Profiling Interpretation

Kwyjibo2010 · July 23, 2010, 6:07am

Hi,

I have written a quite straightforward Kernel to do Bayer pattern interpolation (see http://en.wikipedia.org/wiki/Bayer_pattern). Accesses to global memory have a high locality, that is why I chose the following design pattern:

Allocate data with cudaMallocPitch
Upload data with cudaMemcpy2D
Bind pitched memory to a texture
Run kernel on the texture using tex2D to fetch data
Write results directly to another piece of allocated pitched global memory
Download results with cudaMemcpy2D

When profiling the kernel, I get the following results:

GPU Time: 4166.11,
CPU Time: 4299.73,
Occupancy: 0.667,
Grid Size X: 40,
Grid Size Y: 30,
Block Size X: 16,
Block Size Y: 16,
Block Size Z: 1,
dyn Shared Memory per block: 0,
sat Shared Memory per block: 32,
registers per thread:14,
StreamID: 0,
mem Transfer Size:,
mem Transfer host Mem Type: 0,
branch: 81600,
divergent branch: 24000,
instructions: 1392032,
warp serialize: 0,
cta_launched: 1200,
gld_coalesced: 0,
gst_coalesced: 460800,
tex_cache hit: 1065579,
tex_cache miss: 9620

I have some problems interpreting the profiling results and to draw the correct conclusions, thats why I would ask you for help.

Occupancy: Occupancy is quite low, but I don’t understand why. Using the occupancy calculator for devices of Compute Capability 1.2, 256 threads per block at 14 Regiters per thread gives me 100 % occupancy. What can I do to increase occupancy?
Branch and divergent branch: I think there is a possibility to optimize instruction throughput here by avoiding branching/coalescing branching with the warp borders, but what is the difference between branch and divergent branch?
What does cta_launched stand for?
My memory accesse to global memory seem to be coalesced quite well, but what is the difference betwenn gld_coalesced and gsd_coalesced?
The approach using the texture reference seems to work out quite well. I have read about another method, where data is ordered in a space filling curve (see http://forums.nvidia.com/lofiversion/index.php?t77482.html) to make texture fetches faster. Do you think this would be helpful to further decrease execution time?

Thanks in advance,

Kwyjibo

Kwyjibo2010 · July 30, 2010, 2:39pm

No ideas how to improve my kernel? Or is the question too exhaustive or simple?

By the way I have managed to avoid the branching whhich gave me a speedup to 2.3 ms.

shawkie · July 30, 2010, 3:10pm

Hi,

I have written a quite straightforward Kernel to do Bayer pattern interpolation (see http://en.wikipedia.org/wiki/Bayer_pattern).
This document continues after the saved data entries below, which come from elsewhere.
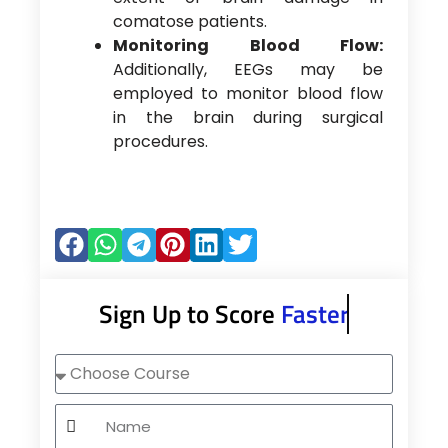
comatose patients.
Monitoring Blood Flow:
Additionally, EEGs may be
employed to monitor blood flow
in the brain during surgical
procedures.
Sign Up to Score
Faster
Choose
Course
Name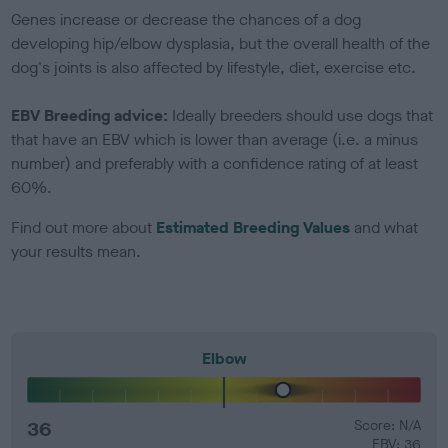
Genes increase or decrease the chances of a dog
developing hip/elbow dysplasia, but the overall health of the
dog's joints is also affected by lifestyle, diet, exercise etc.
EBV Breeding advice:
Ideally breeders should use dogs that
that have an EBV which is lower than average (i.e. a minus
number) and preferably with a confidence rating of at least
60%.
Find out more about
Estimated Breeding Values
and what
your results mean.
Elbow
36
Score: N/A
EBV: 36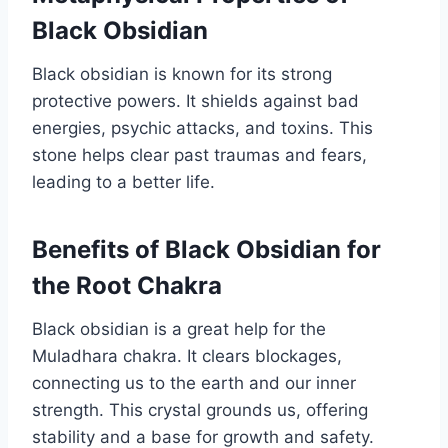
Black Obsidian
Black obsidian is known for its strong
protective powers. It shields against bad
energies, psychic attacks, and toxins. This
stone helps clear past traumas and fears,
leading to a better life.
Benefits of Black Obsidian for
the Root Chakra
Black obsidian is a great help for the
Muladhara chakra. It clears blockages,
connecting us to the earth and our inner
strength. This crystal grounds us, offering
stability and a base for growth and safety.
Accesses to global memory have a high locality, that is why I chose the following design pattern:

Allocate data with cudaMallocPitch

Upload data with cudaMemcpy2D

Bind pitched memory to a texture

Run kernel on the texture using tex2D to fetch data

Write results directly to another piece of allocated pitched global memory

Download results with cudaMemcpy2D

When profiling the kernel, I get the following results:

GPU Time: 4166.11,

CPU Time: 4299.73,

Occupancy: 0.667,

Grid Size X: 40,

Grid Size Y: 30,

Block Size X: 16,

Block Size Y: 16,

Block Size Z: 1,

dyn Shared Memory per block: 0,

sat Shared Memory per block: 32,

registers per thread:14,

StreamID: 0,

mem Transfer Size:,

mem Transfer host Mem Type: 0,

branch: 81600,

divergent branch: 24000,

instructions: 1392032,

warp serialize: 0,

cta_launched: 1200,

gld_coalesced: 0,

gst_coalesced: 460800,

tex_cache hit: 1065579,

tex_cache miss: 9620

I have some problems interpreting the profiling results and to draw the correct conclusions, thats why I would ask you for help.

Occupancy: Occupancy is quite low, but I don’t understand why. Using the occupancy calculator for devices of Compute Capability 1.2, 256 threads per block at 14 Regiters per thread gives me 100 % occupancy. What can I do to increase occupancy?
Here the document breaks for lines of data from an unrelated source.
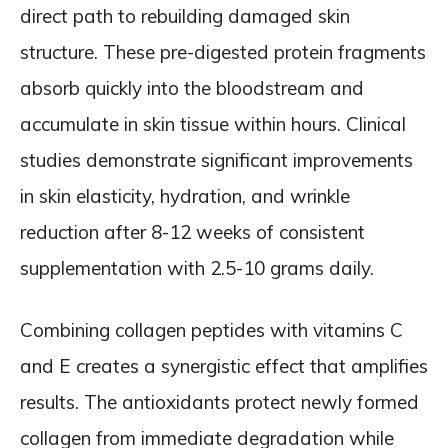
direct path to rebuilding damaged skin
structure. These pre-digested protein fragments
absorb quickly into the bloodstream and
accumulate in skin tissue within hours. Clinical
studies demonstrate significant improvements
in skin elasticity, hydration, and wrinkle
reduction after 8-12 weeks of consistent
supplementation with 2.5-10 grams daily.
Combining collagen peptides with vitamins C
and E creates a synergistic effect that amplifies
results. The antioxidants protect newly formed
collagen from immediate degradation while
Branch and divergent branch: I think there is a possibility to optimize instruction throughput here by avoiding branching/coalescing branching with the warp borders, but what is the difference between branch and divergent branch?

What does cta_launched stand for?

My memory accesse to global memory seem to be coalesced quite well, but what is the difference betwenn gld_coalesced and gsd_coalesced?

The approach using the texture reference seems to work out quite well. I have read about another method, where data is ordered in a space filling curve (see http://forums.nvidia.com/lofiversion/index.php?t77482.html) to make texture fetches faster. Do you think this would be helpful to further decrease execution time?

Thanks in advance,

Kwyjibo

I don’t think you’re running on a compute 1.2 device. Looks like you’ve got a compute 1.0 or 1.1 device. Using 14 registers then gives you a maximum of 585 threads. With your 256 threads per block thats 2 blocks or 512 threads and an occupancy of 0.667.

I’m not sure but I think branches counts the number of times an if statement was encountered whereas divergent branches counts the number of times threads within the same warp took different paths at an if statement.

Its gld and gst - global load and global store.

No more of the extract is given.